Venue: Radiator Whiskey
Location: Seattle, WA
Rating: 4.5/5
Pike’s Place on a Friday night is a busy place, even in January. But Radiator Whiskey, located on the 3rd floor of a shopping plaza, keep your dining experience free of the chaos of tourists and local shoppers. In place of that pedestrian experience you are thrust into a throng of people determined to eat and drink only the most select options found in a city full of individuality and flavor.
My sisters and I were spending the night in Seattle before taking the Amtrak down to Los Angeles for the weekend (read more about that in another review) and wanted to find the perfect spot in Seattle to have dinner before heading to our hotel (the incredible Motif) for drinks and conversation. I’d found Radiator Whiskey about a week earlier searching for places online and it seemed to fit the bill. That decision was validated the moment we walked through the door of the restaurant and found the place packed, beyond packed actually as we were told they were virtually booked for the night but that we could have a table for 1 hour if we promised to be quick.

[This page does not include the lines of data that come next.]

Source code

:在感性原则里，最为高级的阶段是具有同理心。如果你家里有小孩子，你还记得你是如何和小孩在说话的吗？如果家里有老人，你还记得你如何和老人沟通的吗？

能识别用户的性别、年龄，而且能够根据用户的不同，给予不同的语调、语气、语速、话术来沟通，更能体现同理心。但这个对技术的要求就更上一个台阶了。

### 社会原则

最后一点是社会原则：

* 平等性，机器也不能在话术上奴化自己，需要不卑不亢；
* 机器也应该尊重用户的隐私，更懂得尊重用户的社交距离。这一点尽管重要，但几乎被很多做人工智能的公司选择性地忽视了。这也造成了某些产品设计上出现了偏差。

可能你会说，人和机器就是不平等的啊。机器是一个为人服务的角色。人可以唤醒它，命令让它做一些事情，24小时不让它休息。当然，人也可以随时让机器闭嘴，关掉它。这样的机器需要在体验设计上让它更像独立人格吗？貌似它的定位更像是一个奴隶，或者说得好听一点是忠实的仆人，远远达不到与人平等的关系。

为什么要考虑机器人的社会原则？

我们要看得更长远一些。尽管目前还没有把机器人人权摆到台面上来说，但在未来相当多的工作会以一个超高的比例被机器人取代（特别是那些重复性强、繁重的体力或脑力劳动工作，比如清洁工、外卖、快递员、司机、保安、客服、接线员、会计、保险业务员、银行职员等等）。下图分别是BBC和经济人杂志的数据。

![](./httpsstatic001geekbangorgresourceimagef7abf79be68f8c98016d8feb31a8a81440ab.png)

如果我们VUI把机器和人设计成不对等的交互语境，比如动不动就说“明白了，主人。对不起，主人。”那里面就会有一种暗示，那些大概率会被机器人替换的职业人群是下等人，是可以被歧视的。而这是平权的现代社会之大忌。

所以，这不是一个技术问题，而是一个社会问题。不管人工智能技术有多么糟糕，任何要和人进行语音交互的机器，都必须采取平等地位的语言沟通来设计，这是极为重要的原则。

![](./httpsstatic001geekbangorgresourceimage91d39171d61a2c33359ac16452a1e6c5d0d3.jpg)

It took us about 2 seconds to decide we wanted to take the table, even if it was for only an hour. We were quickly seated and given waters and a bowl of popcorn before our server greeted us. Drink orders were taken, I ordered two cocktails to ensure we met our time limit (the Smoked Maple Old Fashioned was an interesting take on one of my favorite drinks and the Guns N’ Rosemary was a fun, fitting gin cocktail that went well with dinner. Our drinks were served in a timely fashion despite the constant shuffle of people filling tables as quickly as they were emptied. My sisters were equally pleased with the drink selection and if we’d had more time I think we could have easily made it through the entire menu.
We hit a wall when it came to picking dinner however, the menu at Radiator Whiskey reads like a mixture of culinary themed slam poetry and a manifest of items off of a pirate ship. In the end we decided to order three things to share amongst us; the gravy and fried egg topped tater tots, the braised beef brisket and the grilled goat cheese, tomato jam sandwich.
The tater tots were perfectly crisp and gut pleasingly covered in flavorful gravy and the brisket was so tender you almost needed a spoon to scoop the meat onto your tongue for it to fully melt away. But as delightful as both those dishes were they were nothing next to the simple, quaint idea of the grilled cheese sandwich. I cannot even honestly say there was bread involved in the making of this sandwich (my sisters have both confirmed there was bread) because all I could taste was the sharp, pungent flavor of melted goat cheese that provided the texture of both a lesser melted cheese and a finer crumbling cheese simultaneously followed by the sublimely sweet contrast of tomato jam. I’ll be honest, I had no expectations of this sandwich, it was the last thing I tried on the table. I’d not even considered the concept of tomato being turned into jam, not even as I was taking my first bite did the notion strike me as absurd. Then the flavors hit me and I sat there for a couple of minutes trying to process what I was tasting, goat cheese and tomato jam. How in the fuck was that a combination that not only worked but has ruined all other grilled cheese sandwiches for me?
That is not hyperbole, I’ve yet to taste anything in the past week that has satisfied my taste buds the way that simple comfort food managed to. Add that experience to the incredible staff, location, atmosphere, music selection and signature drinks and you’ll get an equally astounding recipe for Radiator Whiskey; a singular dining experience that cannot be replicated, only imitated. This will forever be included on future trips to Seattle, maybe even any time I am in the PNW.